Here is the jacket copy:
In battles over religion and politics in America, both liberals and conservatives often appeal to history. Liberals claim that the Founders separated church and state. But for much of American history, David Sehat writes, Protestant Christianity was intimately intertwined with the state. Yet the past was not the Christian utopia that conservatives imagined either. Instead, a Protestant moral establishment prevailed, using government power to punish free thinkers and religious dissidents.
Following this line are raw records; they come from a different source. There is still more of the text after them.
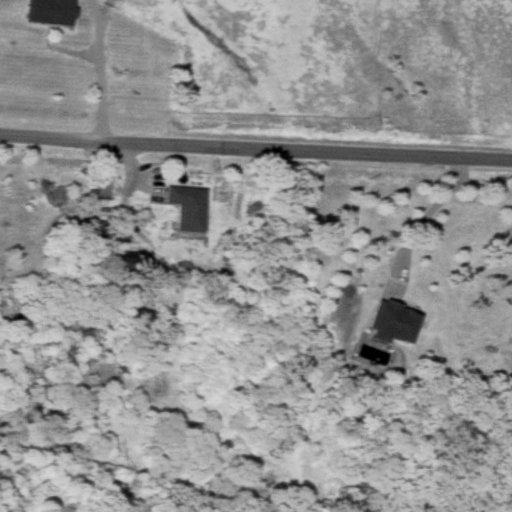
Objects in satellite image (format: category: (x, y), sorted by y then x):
building: (50, 12)
road: (99, 76)
road: (255, 146)
road: (128, 157)
building: (185, 208)
road: (424, 213)
road: (153, 237)
building: (139, 316)
building: (391, 323)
In The Myth of American Religious Freedom, Sehat provides an eye-opening history of religion in public life, overturning our most cherished myths. Originally, the First Amendment applied only to the federal government, which had limited authority. The Protestant moral establishment ruled on the state level. Using moral laws to uphold religious power, religious partisans enforced a moral and religious orthodoxy against Catholics, Jews, Mormons, agnostics, and others. Not until 1940 did the U.S. Supreme Court extend the First Amendment to the states. As the Supreme Court began to dismantle the connections between religion and government, Sehat argues, religious conservatives mobilized to maintain their power and began the culture wars of the last fifty years. To trace the rise and fall of this Protestant establishment, Sehat focuses on a series of dissenters–abolitionist William Lloyd Garrison, suffragist Elizabeth Cady Stanton, socialist Eugene V. Debs, and many others.
Shattering myths held by both the left and the right, David Sehat forces us to rethink some of our most deeply held beliefs. By showing the bad history used on both sides, he denies partisans a safe refuge with the Founders.
I look forward to getting a copy of this book, reading it, and reviewing it here at The Way of Improvement Leads Home.